Commentary

The Developed World Must Turn Fossil Fuel Industries into Green Tech Powerhouses for Developing Countries

When environmental advocates implore less-wealthy countries to cease oil or gas investment and production because it is the cause of climate change, they are often branded as naive and ridiculous. Do we really expect, in the cold light of day, that nations will comply? The developing world can claim—in a perfectly reasonable and compelling way—that the well-being and growth in living standards of their own people is a short-term necessity, and that longer term, issues can only be fixed with revenue from sales of fossil fuels. They could rightly ask why they should limit their national development when they have a single viable path out of financial destitution.

We must adapt our well-meaning demands to give flexibility for those who, for local reasons, cannot realistically cease fossil fuel production. Rather, we must act to address the global problem ourselves. All wealthy oil and gas producing nations can and should make a change to dramatically reduce fossil fuel production and use immediately. We have the wealth. We can absorb the pain. There really is no excuse for inaction locally. We must focus on cleaning up our own backyards by limiting (and ultimately reversing) the damage from our own fossil fuel production. We can do this by turning them off as quickly as possible, reducing our outputs decisively, and then by driving a change in consumption patterns from our populations. That’s a pain we should assume as soon as possible, because we have alternatives and we have the ability to do so.

Helping the World Transition

Developing countries cannot absorb the financial pain or impose the results of turning off fossil fuel revenues on their populations. In the short term, they could (and maybe should) be encouraged to replace some of the lost production globally—resulting from developed countries dramatically scaling back their operations—and gain increased revenue for their economies. They could make hay while the sun shines, using this to make sensible, informed investment decisions to build a more robust diversified long-term economy.

Overall, and over time, global production would still decrease because the consumer demand from the developed world would decrease, but in this crucial transition period, the developing countries would get a fair crack at accessing fossil fuel revenues to accelerate growth and raise living standards within their populations. This isn’t the instant win demanded by idealists, but it is a practical approach that could work.

If we went this route, we must ask ourselves a different question: how can rich countries help make continued fossil fuel production by others less harmful? Instead of screaming “turn it off,” we must reframe the conversation and offer to help developing countries stop polluting. Our efforts under this concept would be to put our impressive research and innovation capability into developing tools, technologies, and processes that limit or remove the negative impacts of fossil fuel extraction. We could help the developing world extract fossil fuels in a cleaner way by exporting our high-tech green products.

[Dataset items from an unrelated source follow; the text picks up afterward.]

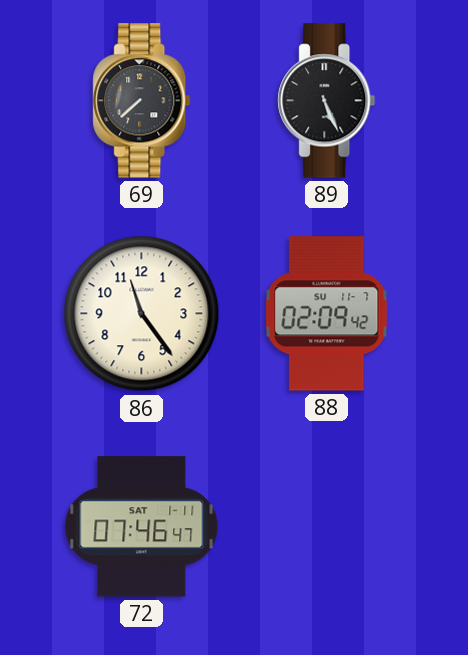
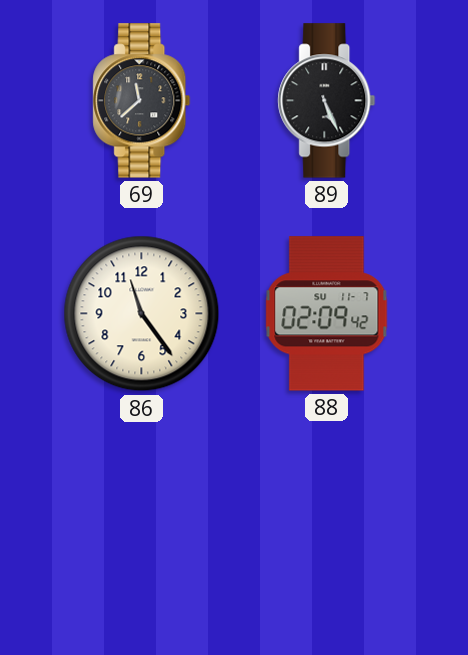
69: 7:38 -> 11:38
72: 07:46 -> none
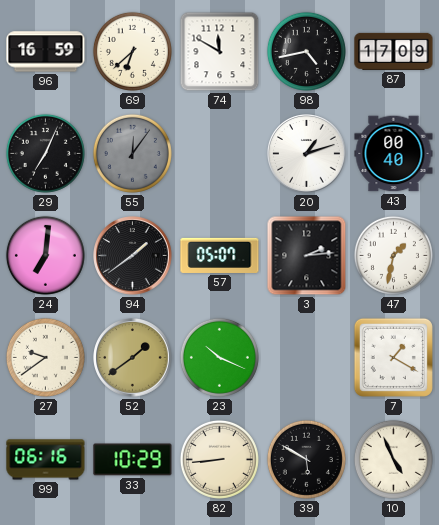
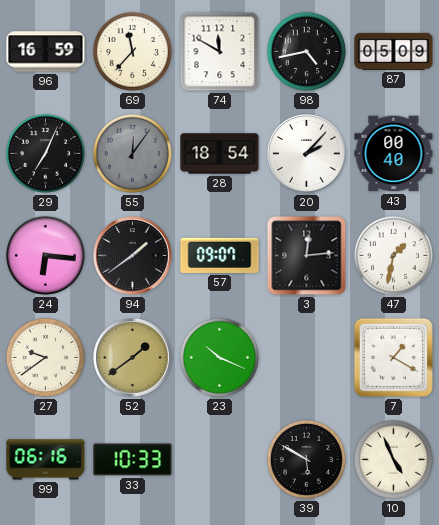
69: 6:38 -> 11:37
87: 17:09 -> 05:09
28: none -> 18:54
20: 1:12 -> 2:07
24: 7:01 -> 6:16
57: 05:07 -> 09:07
3: 2:14 -> 12:14
33: 10:29 -> 10:33
82: 8:44 -> none
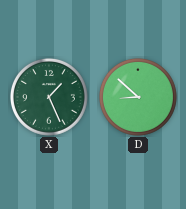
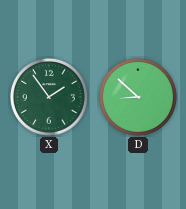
X: 1:26 -> 1:54
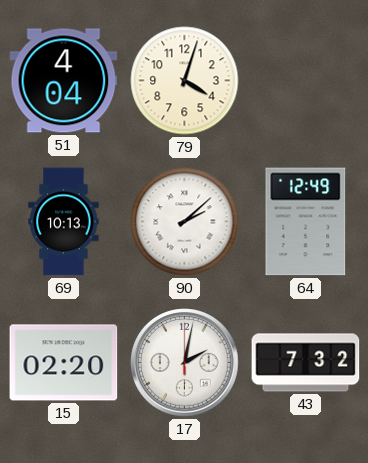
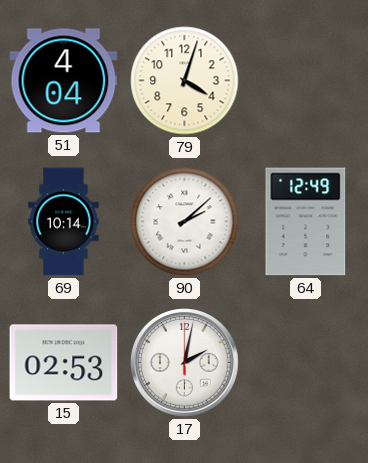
69: 10:13 -> 10:14
15: 02:20 -> 02:53
43: 7:32 -> none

Aligning Incentives with Desired Outcomes

The significant incentive regimes—the tax breaks—that currently encourage highly developed nations to produce hydrocarbons need to be overhauled as soon as possible. We must align those mechanisms with our revised ambitions and remove local production incentives immediately. To hasten the transition of our fossil fuel industries to a majority service and technology export–led model (rather than production-led), we should repurpose some of the incentive regimes to subsidize the development of greener extraction solutions and support their uptake by the developing world. This would ease our industry’s short-term pain and protect local jobs, whilst assisting our global net-zero goals. Given the substantial scale of the numbers involved, we could then take remaining sums to add further inducement to our renewables industry locally, and to support the retraining and transitioning of our fossil fuel workforce.

We can make these low-emissions technologies more attractive by pricing them competitively. In our drive for net-zero, we would subsidise them over the traditional solutions to encourage their uptake and use. That would include helping support fuel-hungry chemical plants, concrete, or steel works to adopt our high-tech export of carbon capture and storage, and greenhouse gas capture technologies to remove harmful emissions. Longer term, we could help countries to locally refine their fossil fuels into useful non-polluting products, such as hydrogen or base chemicals, to become long-term exporters of green commodities rather than polluting fossil fuels.

A Realistic and Workable Approach

So, should we accept the reality of continued fossil fuel production in the developing world, while applying our skills to avoid/limit the damage done to the planet and to our economies? The solution is imperfect—it’s a non-ideal, twisting route to the end of fossil fuels—but, this more pragmatic idealism would limit the economic and social shocks to all of us, be fairer, and, I would argue, could even mean a faster global transition to a new world of sustainable energy.

Phil Hart, PhD is a professor and director of Energy and Power at Cranfield University.